-- WHAT IS NEEDED --
In the forum thread below about sorting a Matlab matrix by row sums, which option does the first reply pass to sort to get descending order?

-- SOURCE TEXT --

-----

问题
Here's a small example of what I want. Given the following array:
1 1 2
2 2 1
1 1 1
1 1 6
Sorted (row sum is shown in parenthesis):
1 1 6 (8)
2 2 1 (5)
1 1 2 (4)
1 1 1 (3)
Is there a quick way to achieve this in Matlab?
回答1:
Since sort
returns the indexes in order as well as the sorted matrix, you can use these indices to access the original data -- try this:
% some data
A = [
1 1 2;
2 2 1;
1 1 1;
1 1 6;
];
% compute the row totals
row_totals = sum(A,2);
% sort the row totals (descending order)
[sorted, row_ids] = sort(row_totals, 'descend');
% and display the original data in that order (concatenated with the sums)
disp([A(row_ids,:), row_totals(row_ids)])
>>>
1 1 6 8
2 2 1 5
1 1 2 4
1 1 1 3
回答2:
The ugliest one-liner I could come up with:
>> subsref( sortrows( [sum(A,2) A], -1 ), struct('type','()','subs',{{':',1+(1:size(A,2))}}) )
ans =
1 1 6
2 2 1
1 1 2
1 1 1
Disclaimer: I don't think anyone should write this kind of code, but it's a nice practice to keep your Matlab's skills sharp.

-----

-- DATASET EXCERPT --

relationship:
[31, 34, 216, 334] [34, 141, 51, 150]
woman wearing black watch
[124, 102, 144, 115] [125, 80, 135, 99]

-----

-- RESPONSE --
'descend'